OMB Circular A-122 specifically states that the reports (time sheets) must reflect an after-the-fact determination of the actual activity of each employee. Budget estimates do not qualify as support for charges to awards. The recipient agreed that it used budget estimates to support claimed labor costs rather than the few time sheets that were prepared. A recipient official mentioned that prior to 2003, the time sheets were reviewed only to compute the personnel budgets for the ensuing award amendments.

In summary, all labor costs claimed during our audit scope were based on budget estimates, which OMB Circular A-122 prohibits. Therefore, we were unable to determine whether the claimed labor costs recorded in the general ledger were allowable to the EPA cooperative agreements.

Unreconcilable Reported Costs

The recipient could not reconcile the reported costs by cost element with the general ledgers. Title 40 CFR 30.21(b) provides that the recipient’s financial management system shall provide for accurate, current, and complete disclosure of the financial results of each Federally sponsored project or program in accordance with the reporting requirements set forth in Title 40 CFR 30.52. It also states the system shall provide for a comparison of outlays with budget amounts for each award.

Prior to 2001, the recipient’s general ledger did not account for the various cost elements

identified in the agreements. The general ledger included only three cost elements:

personnel, overhead, and contractual. However, the agreements included budgeted amounts for salaries, travel, postage, contractual, and supplies. Consequently, a comparison of outlays with the budget amounts could not be made. In 2001, the general Our audit scope was August 1996 through December 2002.

ledger changed to provide sufficient information on all the cost elements in the agreements.

In reviewing the general ledgers, we noted that some contractual costs were mis-classified as either printing or personnel costs. This resulted in inaccurate totals for the cost elements, which made it impossible for the recipient to accurately compare budgeted versus actual costs incurred. One recipient official, who was responsible for the programmatic aspects of the agreements, maintained spreadsheets for the agreements that detailed expended costs for each of the cost elements identified in the approved budgets.

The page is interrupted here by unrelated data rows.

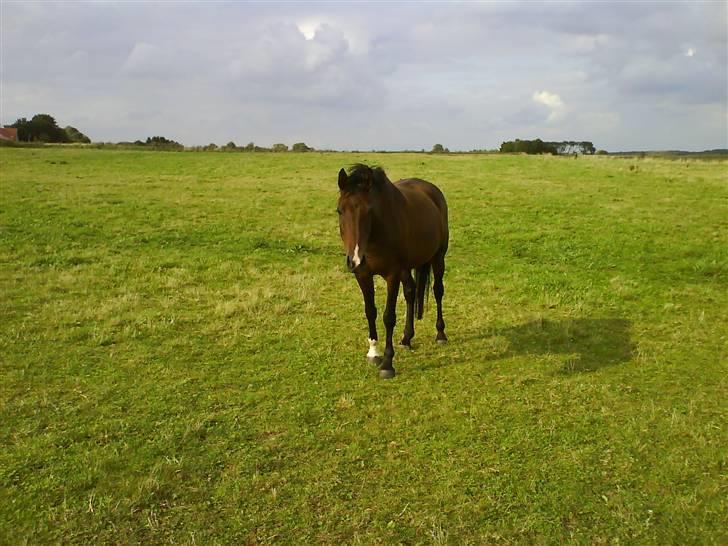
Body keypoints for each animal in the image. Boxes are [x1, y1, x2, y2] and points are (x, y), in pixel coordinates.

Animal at [336, 164, 450, 376]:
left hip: (438, 258)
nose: (354, 259)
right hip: (406, 269)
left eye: (369, 211)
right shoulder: (363, 274)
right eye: (340, 210)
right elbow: (370, 311)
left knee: (438, 291)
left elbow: (388, 317)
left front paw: (387, 364)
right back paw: (406, 338)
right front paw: (373, 353)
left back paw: (440, 334)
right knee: (411, 292)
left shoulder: (392, 275)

The spreadsheets were used by the recipient’s program official to prepare the financial reports that were submitted to EPA. However, the recipient did not and could not reconcile the spreadsheet with the recipient’s general ledger to ensure accuracy.

Recipient’s Response

The recipient acknowledged that prior to 2001, a “comparison of outlays with budgeted amounts” could not be made using the Foundation’s general ledger. However, nothing in Title 40 CFR 30.21 (b) or OMB Circular A-110 requires that this comparison be made using the general ledger. The Foundation prepared job cost activity reports on a consistent basis for each of its cooperative agreements. These job cost activity reports accurately reflected the amounts expended on each cooperative agreement, allowing the required comparison of “outlays to budgeted amounts.” In regard to misclassified contractual costs, the Foundation stated that all contractual costs were properly classified on the general ledger. Since 1997, the classification of costs was tested as part of an OMB Circular A-133 audit conducted by an independent auditor and found to be satisfactory.

Auditor’s Reply

We agree that a recipient of Federal funds is not required to establish a new accounting system or subsystem to maintain financial data related to an assistance agreement or agreements. However, the recipient’s accounting system must be capable of providing the financial information required by the agreements. The recipient can maintain separate records of the agreements’ activities on worksheets and periodically reconcile the information to the general ledger. However, the recipient could not reconcile the job cost activity reports to the general ledger.